Самый неподходящий любовник, какого она могла найти в этот период своей жизни?

— Я мог бы сказать многое, — говорю я наконец. — Но не уверен, что смогу найти нужные слова.

Ида Марие Лильерут задумывается.

— Ты мог бы сыграть, — говорит она, помолчав.

— Сыграть?

— А почему нет? Для Марианне. Или ты не хочешь?

— Не хочу, — говорю я. — Она умерла. Она меня больше не слышит.

— Ну и что? Ты все равно можешь сыграть. Что-нибудь красивое, на рояле. Собственное сочинение, например. Ты так хорошо сыграл его на своем концерте.

— Ты была на концерте?

— Разумеется, была.

— Сыграть «Реку»? — я задумываюсь. — Это было последнее, что Марианне слышала в Ауле перед тем, как она взяла такси и поехала домой на Эльвефарет.

— Тем более.

— Ты серьезно так думаешь? А это не будет мелковато? После всего, что случилось…

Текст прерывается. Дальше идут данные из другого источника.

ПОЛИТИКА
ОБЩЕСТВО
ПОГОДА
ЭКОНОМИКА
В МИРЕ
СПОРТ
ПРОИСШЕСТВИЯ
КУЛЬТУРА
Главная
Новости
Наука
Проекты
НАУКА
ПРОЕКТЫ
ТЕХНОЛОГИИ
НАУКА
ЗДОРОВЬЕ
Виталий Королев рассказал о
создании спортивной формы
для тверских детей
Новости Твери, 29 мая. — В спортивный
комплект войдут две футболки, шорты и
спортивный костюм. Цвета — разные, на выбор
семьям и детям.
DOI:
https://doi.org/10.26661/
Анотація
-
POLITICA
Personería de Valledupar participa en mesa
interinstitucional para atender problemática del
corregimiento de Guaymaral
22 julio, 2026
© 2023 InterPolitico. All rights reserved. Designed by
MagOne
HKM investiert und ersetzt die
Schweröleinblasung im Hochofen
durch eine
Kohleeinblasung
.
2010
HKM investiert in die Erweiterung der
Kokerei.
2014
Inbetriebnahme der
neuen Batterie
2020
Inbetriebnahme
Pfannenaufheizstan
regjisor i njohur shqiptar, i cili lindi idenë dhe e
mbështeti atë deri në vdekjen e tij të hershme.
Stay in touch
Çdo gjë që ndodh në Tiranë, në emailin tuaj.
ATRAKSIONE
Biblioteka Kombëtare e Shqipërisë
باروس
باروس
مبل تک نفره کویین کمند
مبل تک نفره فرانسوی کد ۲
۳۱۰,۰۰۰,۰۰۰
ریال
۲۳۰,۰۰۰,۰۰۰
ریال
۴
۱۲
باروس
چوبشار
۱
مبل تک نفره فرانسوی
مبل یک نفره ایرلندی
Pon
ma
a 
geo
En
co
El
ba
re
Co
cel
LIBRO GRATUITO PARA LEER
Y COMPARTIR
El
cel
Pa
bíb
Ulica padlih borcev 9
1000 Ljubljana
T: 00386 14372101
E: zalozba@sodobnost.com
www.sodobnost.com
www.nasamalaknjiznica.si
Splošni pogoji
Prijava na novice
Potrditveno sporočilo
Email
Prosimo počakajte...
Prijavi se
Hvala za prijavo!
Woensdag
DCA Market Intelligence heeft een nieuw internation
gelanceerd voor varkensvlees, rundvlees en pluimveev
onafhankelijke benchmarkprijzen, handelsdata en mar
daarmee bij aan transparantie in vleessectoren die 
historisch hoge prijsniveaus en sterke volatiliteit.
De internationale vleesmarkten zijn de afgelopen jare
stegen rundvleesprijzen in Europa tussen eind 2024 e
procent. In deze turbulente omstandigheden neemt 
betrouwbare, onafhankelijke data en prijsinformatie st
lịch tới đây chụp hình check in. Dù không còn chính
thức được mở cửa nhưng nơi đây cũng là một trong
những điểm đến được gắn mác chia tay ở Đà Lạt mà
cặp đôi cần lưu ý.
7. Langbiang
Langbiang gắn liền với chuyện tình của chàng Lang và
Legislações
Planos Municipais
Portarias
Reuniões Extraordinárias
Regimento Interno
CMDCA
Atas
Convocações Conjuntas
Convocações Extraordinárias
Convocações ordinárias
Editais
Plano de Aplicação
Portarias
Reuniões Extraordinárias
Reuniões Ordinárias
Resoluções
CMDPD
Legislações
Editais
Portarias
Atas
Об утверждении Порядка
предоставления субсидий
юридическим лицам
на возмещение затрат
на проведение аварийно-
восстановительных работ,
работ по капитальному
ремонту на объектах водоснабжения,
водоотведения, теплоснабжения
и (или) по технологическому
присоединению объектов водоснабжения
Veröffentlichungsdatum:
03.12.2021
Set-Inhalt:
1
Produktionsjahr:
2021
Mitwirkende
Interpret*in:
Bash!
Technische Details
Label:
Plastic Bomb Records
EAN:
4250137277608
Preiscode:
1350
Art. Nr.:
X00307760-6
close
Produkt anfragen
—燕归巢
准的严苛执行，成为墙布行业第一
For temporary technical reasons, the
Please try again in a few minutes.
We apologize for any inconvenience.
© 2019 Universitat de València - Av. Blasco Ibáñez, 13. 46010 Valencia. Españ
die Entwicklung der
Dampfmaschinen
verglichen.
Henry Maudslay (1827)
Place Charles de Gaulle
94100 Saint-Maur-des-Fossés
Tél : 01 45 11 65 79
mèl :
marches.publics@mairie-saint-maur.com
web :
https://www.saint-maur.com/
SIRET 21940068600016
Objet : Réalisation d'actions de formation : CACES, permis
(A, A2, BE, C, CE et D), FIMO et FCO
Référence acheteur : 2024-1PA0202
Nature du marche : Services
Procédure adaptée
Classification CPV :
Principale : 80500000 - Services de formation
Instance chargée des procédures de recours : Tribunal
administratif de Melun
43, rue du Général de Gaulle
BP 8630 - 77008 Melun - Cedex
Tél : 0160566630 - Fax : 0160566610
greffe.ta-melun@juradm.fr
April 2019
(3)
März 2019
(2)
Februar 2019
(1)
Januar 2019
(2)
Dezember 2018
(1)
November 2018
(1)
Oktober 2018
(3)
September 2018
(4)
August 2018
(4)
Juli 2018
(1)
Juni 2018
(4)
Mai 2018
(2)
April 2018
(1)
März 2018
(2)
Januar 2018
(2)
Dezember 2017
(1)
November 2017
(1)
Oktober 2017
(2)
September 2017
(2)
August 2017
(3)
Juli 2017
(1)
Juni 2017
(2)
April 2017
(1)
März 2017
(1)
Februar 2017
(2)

— Послушай меня, — твердо говорит Ида Марие, хотя голос у нее немного дрожит. — Тебе нужно время. Это было для тебя тяжелым ударом. Сейчас нам всем жизнь кажется немного бессмысленной. Но, ради бога, не бросай музыку. Сосредоточься на ней, если можешь. У тебя нет выбора. Сделай Марианне такой подарок. Сыграй для нее в последний раз.

Десять минут спустя мне звонит Габриель Холст.

— Как обстоят дела у моей самой большой рыбы? — Он говорит медленно, немного шепелявит.